Proving Inverse Tangent Identity: x = 1/2, y = 1/3 vs. x = 2, y = 3

[m00c0w]

Show that \arctan{x} + \arctan {y} = \arctan { \frac{x+y}{1-xy} } when x = \frac{1}{2}\ and \y = \frac{1}{3} but not when x = 2\ and \y = 3

I've tried taking the tangent of both sides but I don't know what to do then when I've got \tan ( \arctan{x} + \arctan{y} ) = \frac{x+y}{1-xy}

Any help would be greatly appreciated. Thanks!

 

[courtrigrad]

Use the fact that \tan(u+v) = \frac{\tan u + \tan v}{1-\tan u \tan v}

 

[HallsofIvy]

I don't see what the difficulty is. You are aske to show that this equation is satisfied when x= \frac{1}{2} and y= \frac{1}{3} but not when x= 2 and y= 3.

Okay, plug those values in and evaluate. Courtrigrax's method would appear to be a general method of proving that it is an identity: true for all x and y which contradicts the problem!

 

[HallsofIvy]

I'm not clear what the problem is.
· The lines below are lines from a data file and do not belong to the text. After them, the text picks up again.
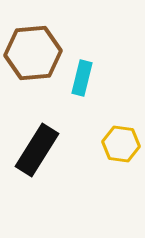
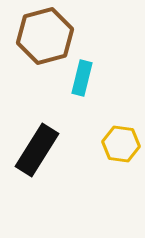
brown hexagon: moved 12 px right, 17 px up; rotated 10 degrees counterclockwise
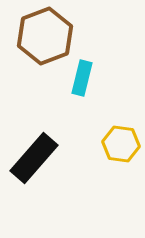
brown hexagon: rotated 6 degrees counterclockwise
black rectangle: moved 3 px left, 8 px down; rotated 9 degrees clockwise
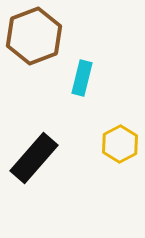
brown hexagon: moved 11 px left
yellow hexagon: moved 1 px left; rotated 24 degrees clockwise
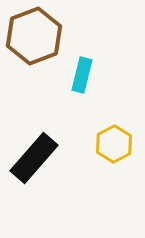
cyan rectangle: moved 3 px up
yellow hexagon: moved 6 px left
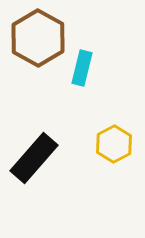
brown hexagon: moved 4 px right, 2 px down; rotated 10 degrees counterclockwise
cyan rectangle: moved 7 px up
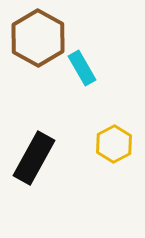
cyan rectangle: rotated 44 degrees counterclockwise
black rectangle: rotated 12 degrees counterclockwise
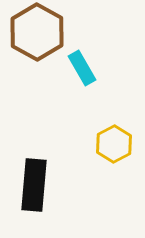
brown hexagon: moved 1 px left, 6 px up
black rectangle: moved 27 px down; rotated 24 degrees counterclockwise
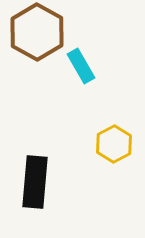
cyan rectangle: moved 1 px left, 2 px up
black rectangle: moved 1 px right, 3 px up
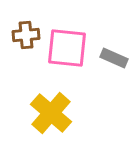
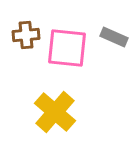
gray rectangle: moved 21 px up
yellow cross: moved 4 px right, 1 px up
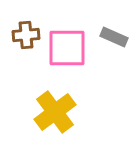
pink square: rotated 6 degrees counterclockwise
yellow cross: rotated 12 degrees clockwise
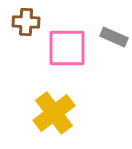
brown cross: moved 13 px up; rotated 8 degrees clockwise
yellow cross: moved 1 px left, 1 px down
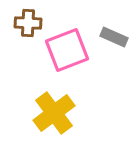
brown cross: moved 2 px right, 1 px down
pink square: moved 2 px down; rotated 21 degrees counterclockwise
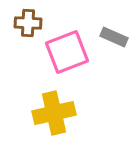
pink square: moved 2 px down
yellow cross: rotated 24 degrees clockwise
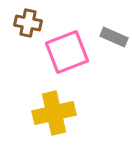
brown cross: rotated 8 degrees clockwise
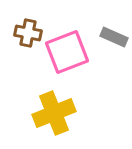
brown cross: moved 10 px down
yellow cross: rotated 9 degrees counterclockwise
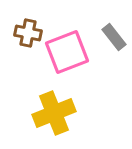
gray rectangle: rotated 28 degrees clockwise
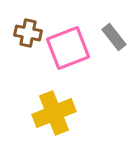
pink square: moved 1 px right, 4 px up
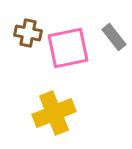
pink square: rotated 9 degrees clockwise
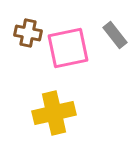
gray rectangle: moved 1 px right, 2 px up
yellow cross: rotated 9 degrees clockwise
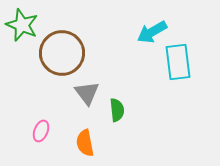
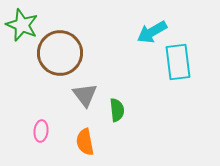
brown circle: moved 2 px left
gray triangle: moved 2 px left, 2 px down
pink ellipse: rotated 15 degrees counterclockwise
orange semicircle: moved 1 px up
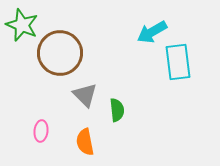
gray triangle: rotated 8 degrees counterclockwise
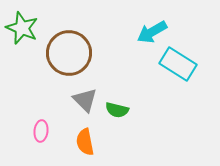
green star: moved 3 px down
brown circle: moved 9 px right
cyan rectangle: moved 2 px down; rotated 51 degrees counterclockwise
gray triangle: moved 5 px down
green semicircle: rotated 110 degrees clockwise
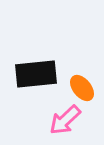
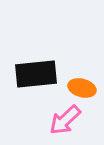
orange ellipse: rotated 36 degrees counterclockwise
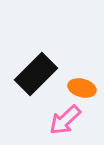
black rectangle: rotated 39 degrees counterclockwise
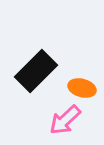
black rectangle: moved 3 px up
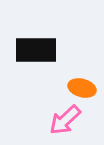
black rectangle: moved 21 px up; rotated 45 degrees clockwise
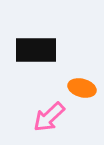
pink arrow: moved 16 px left, 3 px up
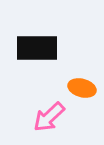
black rectangle: moved 1 px right, 2 px up
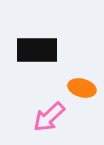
black rectangle: moved 2 px down
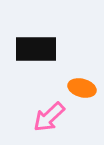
black rectangle: moved 1 px left, 1 px up
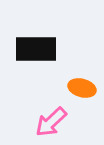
pink arrow: moved 2 px right, 5 px down
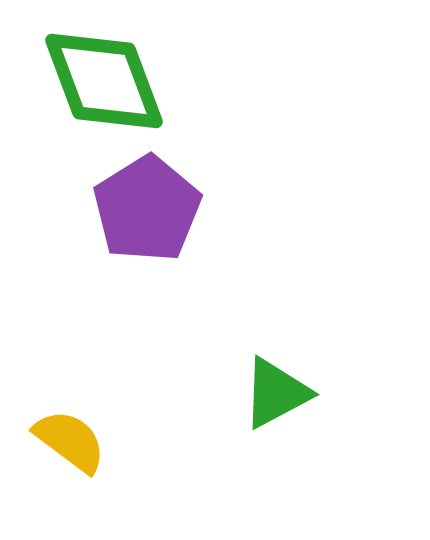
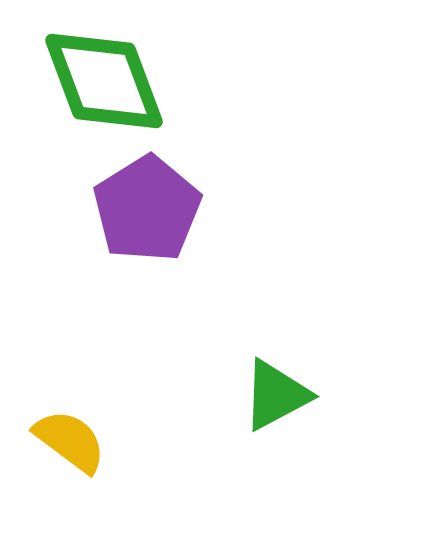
green triangle: moved 2 px down
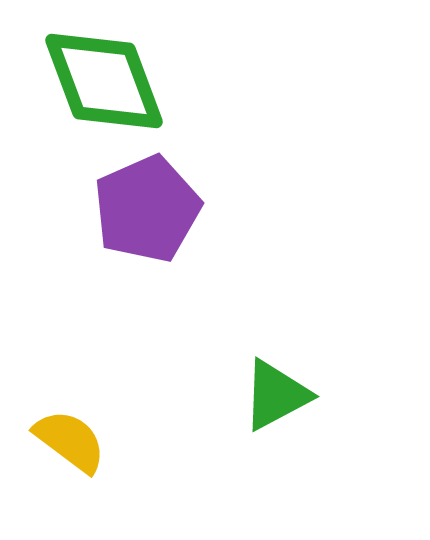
purple pentagon: rotated 8 degrees clockwise
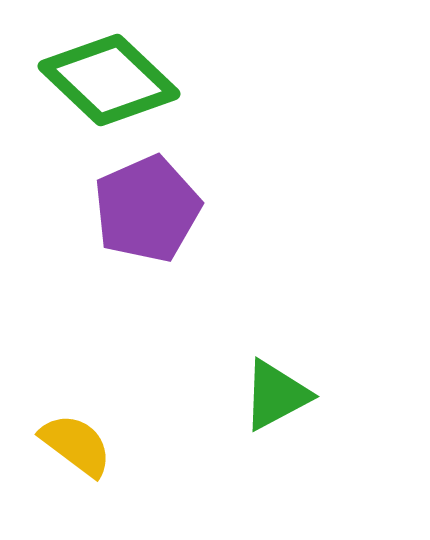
green diamond: moved 5 px right, 1 px up; rotated 26 degrees counterclockwise
yellow semicircle: moved 6 px right, 4 px down
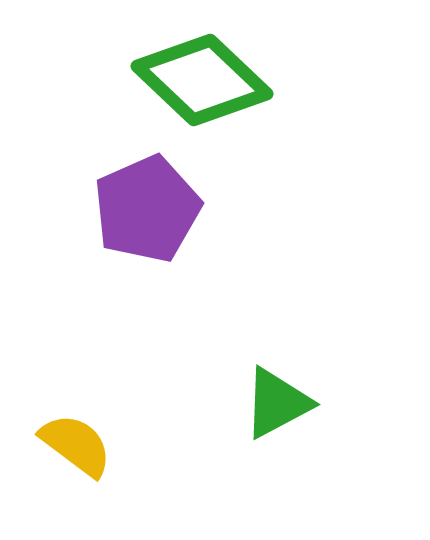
green diamond: moved 93 px right
green triangle: moved 1 px right, 8 px down
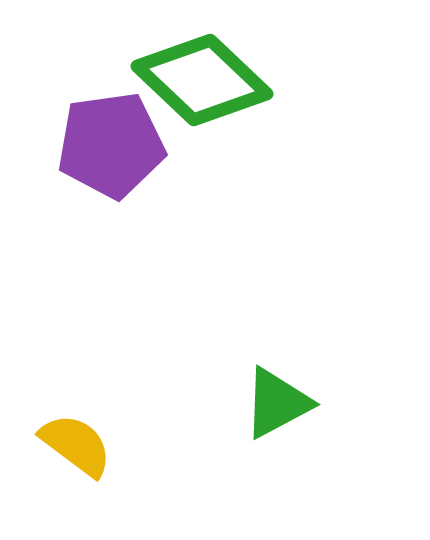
purple pentagon: moved 36 px left, 64 px up; rotated 16 degrees clockwise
You are asked to show that this equation is satisfied when x= \frac{1}{2} and y= \frac{1}{3} but not when x= 2 and y= 3.

Okay, plug those values in and evaluate.

Courtrigrax's method would appear to be a general method of proving that it is an identity: true for all x and y, which contradicts the statement of the problem!

 

[m00c0w]

Ok, so I used the identity \tan(u+v) = \frac{\tan u + \tan v}{1-\tan u \tan v} but all it does is bring me to the equation \frac{x+y}{1-xy} = \frac{x+y}{1-xy}. I had tried substituting the values in before and found that the statement held true for both sets of x and y, but I assumed I must have done something wrong. I told my teacher and she said I was wrong

So have I messed up? Or does the equation hold true for x = 2 and y = 3 thus rendering the proof impossible?

 

[courtrigrad]

The equation does not hold for x = 2 and y = 3. Just plug in the values. Also, can you see that it will work for x > -1 , y < 1? Why is this?

It is because the left hand side is not defined if xy = 1

 

[m00c0w]

The equation does not hold for x = 2 and y = 3. Just plug in the values. Also, can you see that it will work for x > -1 , y < 1? Why is this?
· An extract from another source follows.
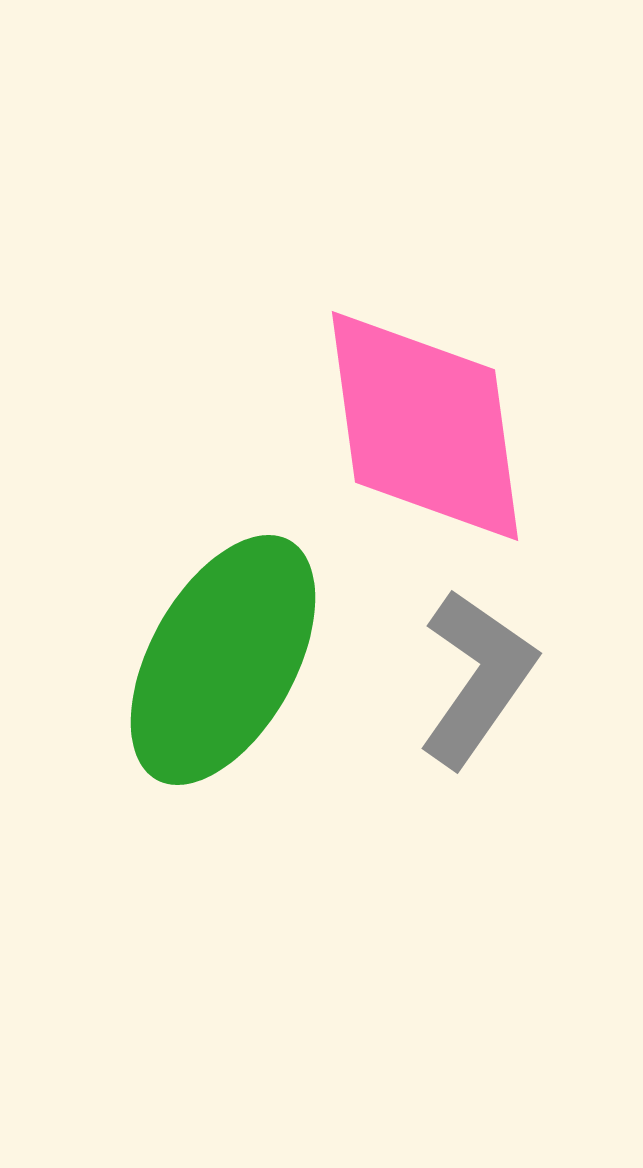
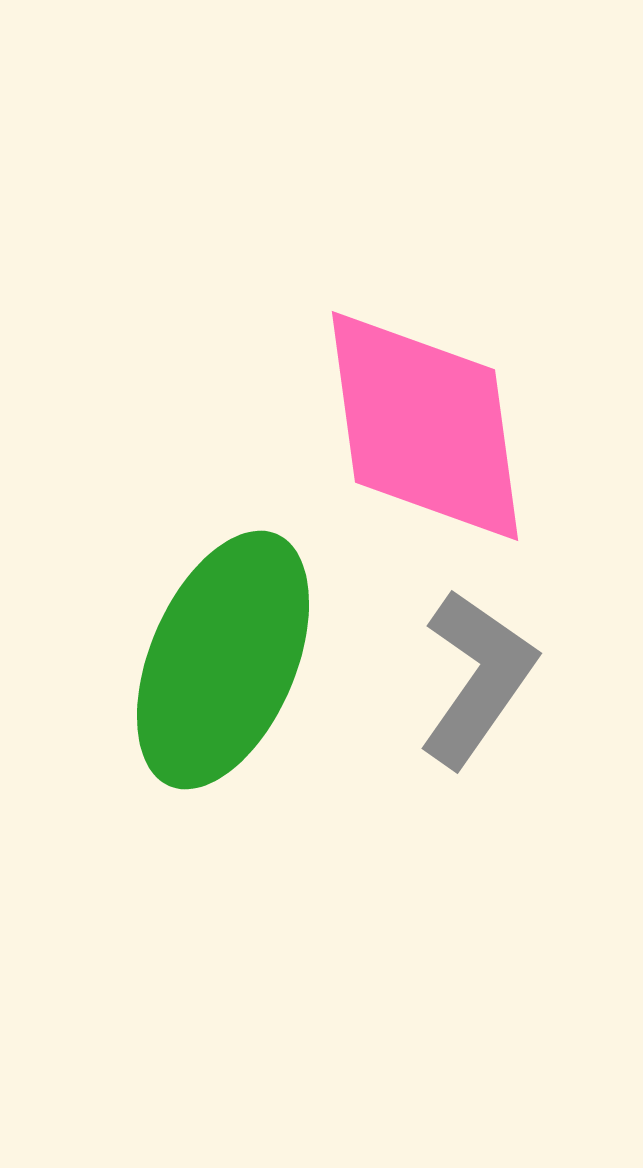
green ellipse: rotated 6 degrees counterclockwise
It is because the left hand side is not defined if xy = 1

I plugged in the values and got the following...

\arctan {2}\ + \arctan {3} = \arctan {-1}
2.35619... = -0.78539...

However another solution to \arctan {-1} is -0.78539... + pi = 2.35619... which makes the statement hold true Am I not allowed to take anything other than the principal value? If so, why not?
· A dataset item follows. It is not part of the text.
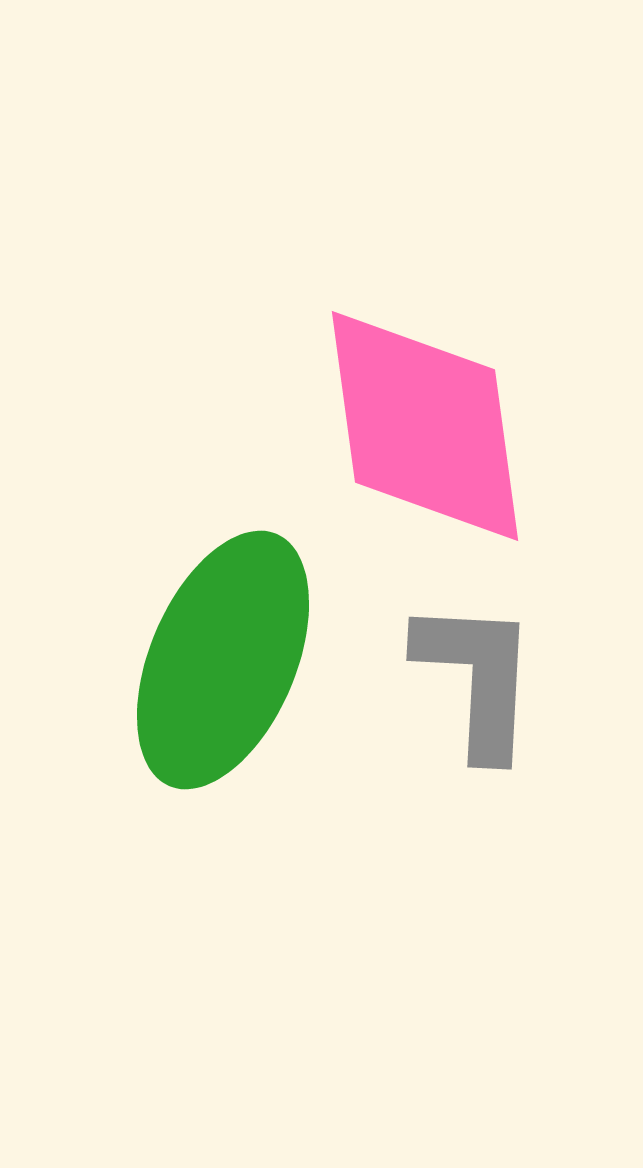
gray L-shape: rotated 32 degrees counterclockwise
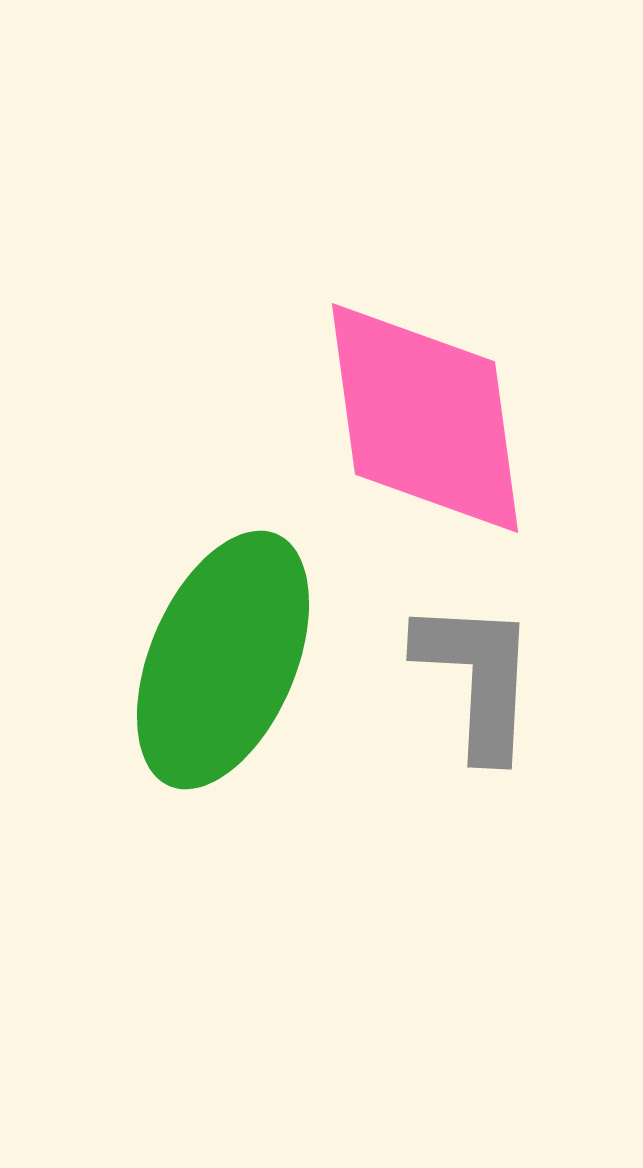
pink diamond: moved 8 px up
Also, you said that x > -1, y < 1. Are you saying that these are the only values of x and y that the equation will hold for? That doesn't seem to make sense, as if, for example, I use x = -5 and y = 10 the equation will still hold true.

 

[HallsofIvy]

tangent(x) has a discontinuity at \pi/2 or approximately 1.57.